Tesla Autopilot internship mentions reinforcement learning

Today I saw this Tesla job posting:

Autopilot Internship/Co-Op (Summer 2019)


As an Autopilot AI Scientist you will perform research and development to advance the state of the art in technologies enabling autonomous driving, research and develop algorithms for complex tasks like full scene understanding, scene prediction, planning and sequential decision making. Devise methods to use to enormous quantities of lightly labelled data in addition to a diverse set of richly labelled data.


  • Individuals in this role are expected to be experts in identified research areas such as computer vision, artificial intelligence, machine learning, and applied mathematics, particularly including areas such as supervised learning, graphical models, reinforcement learning, optimal control:

  • Develop state-of-the-art algorithms in one or all of the following areas: full scene understanding, multi-modal data processing, learning for planning and decision making, etc.

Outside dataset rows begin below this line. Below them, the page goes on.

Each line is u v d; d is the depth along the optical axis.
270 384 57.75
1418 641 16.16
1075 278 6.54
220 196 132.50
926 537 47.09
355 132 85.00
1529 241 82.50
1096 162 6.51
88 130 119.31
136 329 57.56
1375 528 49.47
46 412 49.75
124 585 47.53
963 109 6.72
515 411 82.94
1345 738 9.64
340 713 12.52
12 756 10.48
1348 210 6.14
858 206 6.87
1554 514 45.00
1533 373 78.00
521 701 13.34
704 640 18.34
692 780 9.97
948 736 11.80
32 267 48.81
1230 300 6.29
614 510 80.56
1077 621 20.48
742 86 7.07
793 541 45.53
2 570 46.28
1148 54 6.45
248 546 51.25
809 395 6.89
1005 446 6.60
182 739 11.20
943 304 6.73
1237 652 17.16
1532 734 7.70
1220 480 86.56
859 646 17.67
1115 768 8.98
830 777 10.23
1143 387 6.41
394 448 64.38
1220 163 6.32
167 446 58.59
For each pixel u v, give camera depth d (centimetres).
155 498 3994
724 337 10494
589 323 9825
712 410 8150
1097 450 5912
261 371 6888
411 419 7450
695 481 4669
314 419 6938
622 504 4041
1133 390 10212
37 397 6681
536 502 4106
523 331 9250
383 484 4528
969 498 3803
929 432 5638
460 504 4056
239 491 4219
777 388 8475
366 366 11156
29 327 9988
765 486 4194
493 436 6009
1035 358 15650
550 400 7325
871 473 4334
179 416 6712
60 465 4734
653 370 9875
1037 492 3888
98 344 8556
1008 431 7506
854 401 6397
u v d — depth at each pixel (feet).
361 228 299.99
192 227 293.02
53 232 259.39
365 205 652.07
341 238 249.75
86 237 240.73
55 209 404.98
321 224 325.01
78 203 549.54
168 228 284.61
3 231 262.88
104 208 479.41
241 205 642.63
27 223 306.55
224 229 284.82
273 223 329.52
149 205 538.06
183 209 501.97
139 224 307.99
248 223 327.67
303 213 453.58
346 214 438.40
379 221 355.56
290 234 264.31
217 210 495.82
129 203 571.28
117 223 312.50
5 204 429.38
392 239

  • Implement them to run with real time performance in autonomous vehicle production environment.

  • Creative ways to use complementary sensor data, and offline processing to create ground truth for training the algorithms.

Some hints in here on what Tesla might be developing, or at least experimenting with. Could “methods to use enormous quantities of lightly labelled data” be a reference to supervised imitation learning? Or perhaps a way to train perception neural networks using driver input data?

nice catch

The interesting line for me is confirmation of this: “Creative ways to use complementary sensor data, and offline processing to create ground truth for training the algorithms.”

Most likely for training photogrammetry networks.

Can you explain what you mean?

Building a 3D point cloud from spatial disparity. Aka reconstructing a lidar like 3d scene but using triangulation to measure.

It’s super slow with traditional methods but neural nets have been shown to create pretty good results in real time. e.g. this example took my i7 6-core machine about 2 hours to compute. psx_%20%E2%80%94%20Agisoft%20PhotoScan%20Standard

So process offline using classic approaches that can take an hour per frame and then extract the point cloud. Pro: is that you can use fleet data since no cars have lidar. Con: is it takes a ton of offline processing.

Sounds like they want to not just do photogrammetry but also perform sensor fusion to properly scale and hint. eg photogrammetry can’t see depth without texture to extract features from. A big white box truck alongside could be 1’ or infinity there is nothing to triangulate. But ultrasonics will see it no problem. So filling in the gap gives you a full 3d scene.

Also since they don’t have stereo coverage of 360 degrees they are probably using movement of the car to help with the scene construction. The problem with this is that vehicles moving at nearly 0 velocity relative to the car (e.g. following in traffic) won’t move so you have to fill those with either stereophotogrammetry or else radar/ultrasonics. Radar is the most complimentary choice for forward objects since it can identify which regions are in motion and which are static. So the neural net would rely on vehicle motion to construct stationary reference points like buildings and road lanes but rely on radar/stereo disparity/ultrasonics/trained-monocular-depth-estimation for moving regions.